---------- Task input ----------

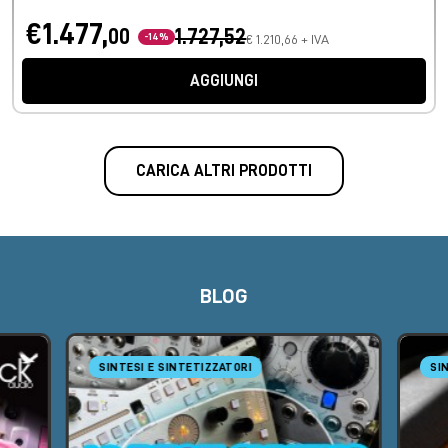
€1.477,
00
1.727,52
-14%
€ 1.210,66 + IVA
AGGIUNGI
CARICA ALTRI PRODOTTI
BLOG
SINTESI E SINTETIZZATORI
SI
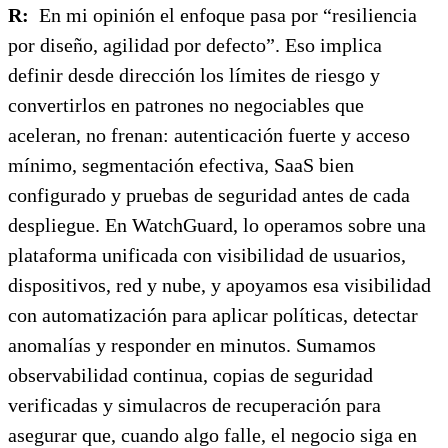
R:
En mi opinión el enfoque pasa por “resiliencia
por diseño, agilidad por defecto”. Eso implica
definir desde dirección los límites de riesgo y
convertirlos en patrones no negociables que
aceleran, no frenan: autenticación fuerte y acceso
mínimo, segmentación efectiva, SaaS bien
configurado y pruebas de seguridad antes de cada
despliegue. En WatchGuard, lo operamos sobre una
plataforma unificada con visibilidad de usuarios,
dispositivos, red y nube, y apoyamos esa visibilidad
con automatización para aplicar políticas, detectar
anomalías y responder en minutos. Sumamos
observabilidad continua, copias de seguridad
verificadas y simulacros de recuperación para
asegurar que, cuando algo falle, el negocio siga en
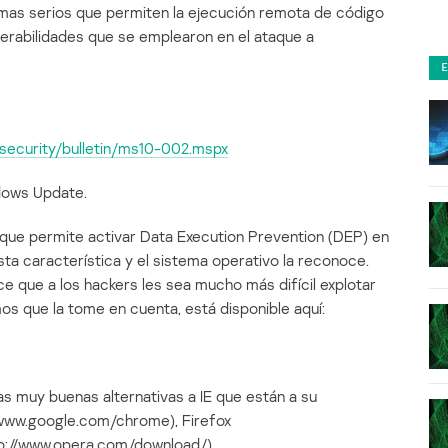
mas serios que permiten la ejecución remota de código
nerabilidades que se emplearon en el ataque a
security/bulletin/ms10-002.mspx
ndows Update.
que permite activar Data Execution Prevention (DEP) en
sta característica y el sistema operativo la reconoce.
e que a los hackers les sea mucho más difícil explotar
 que la tome en cuenta, está disponible aquí:
s muy buenas alternativas a IE que están a su
www.google.com/chrome), Firefox
tp://www.opera.com/download/).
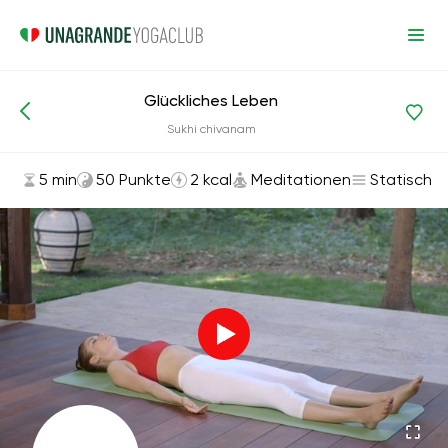
Glückliches Leben
Asanas und Übungen
Meditationen
Sukhi chivanam
5 min
50 Punkte
2 kcal
Meditationen
Statisch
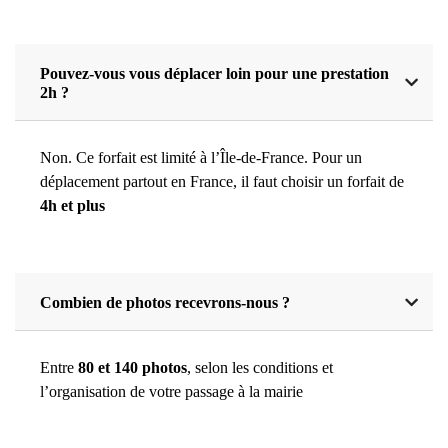
Pouvez-vous vous déplacer loin pour une prestation
2h ?
Non. Ce forfait est limité à l’Île-de-France. Pour un
déplacement partout en France, il faut choisir un forfait de
4h et plus
Combien de photos recevrons-nous ?
Entre
80 et 140 photos
, selon les conditions et
l’organisation de votre passage à la mairie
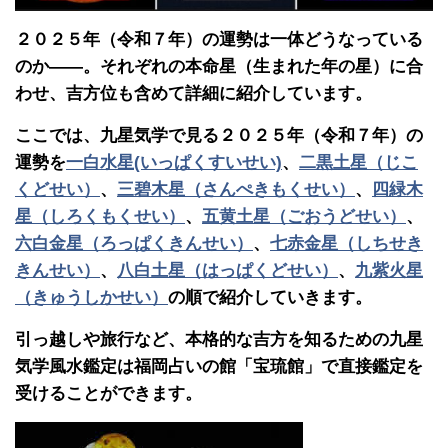
２０２５年（令和７年）の運勢は一体どうなっている
のか――。それぞれの本命星（生まれた年の星）に合
わせ、吉方位も含めて詳細に紹介しています。
ここでは、九星気学で見る２０２５年（令和７年）の
運勢を
一白水星(いっぱくすいせい)
、
二黒土星（じこ
くどせい）
、
三碧木星（さんぺきもくせい）
、
四緑木
星（しろくもくせい）
、
五黄土星（ごおうどせい）
、
六白金星（ろっぱくきんせい）
、
七赤金星（しちせき
きんせい）
、
八白土星（はっぱくどせい）
、
九紫火星
（きゅうしかせい）
の順で紹介していきます。
引っ越しや旅行など、本格的な吉方を知るための九星
気学風水鑑定は福岡占いの館「宝琉館」で直接鑑定を
受けることができます。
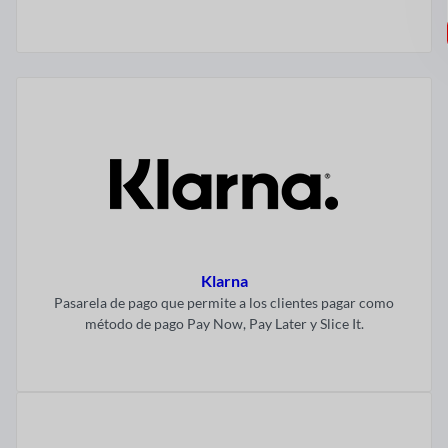
Visitar ahora
Klarna
Pasarela de pago que permite a los clientes pagar como
método de pago Pay Now, Pay Later y Slice It.
Visitar ahora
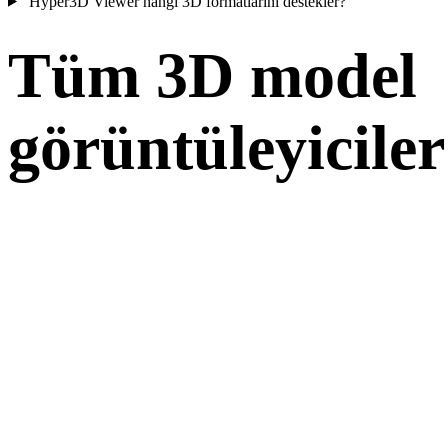
Hyper3D Viewer hangi 3D formatlarını destekler?
Tüm 3D model
görüntüleyiciler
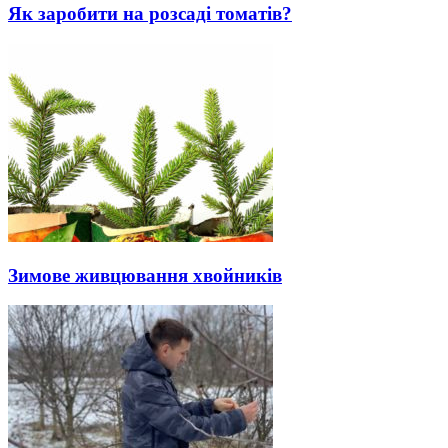
Як заробити на розсаді томатів?
Зимове живцювання хвойників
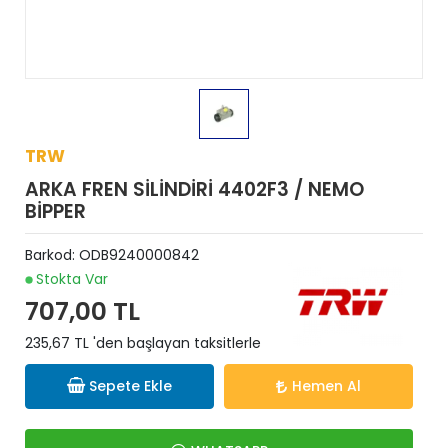
TRW
ARKA FREN SİLİNDİRİ 4402F3 / NEMO
BİPPER
Barkod:
ODB9240000842
Stokta Var
707,00 TL
235,67 TL 'den başlayan taksitlerle
Sepete Ekle
Hemen Al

----------

• Activity:
Could you copy every line from the records that has "photos" in it?

• Output:
Combien de photos recevrons-nous ?
80 et 140 photos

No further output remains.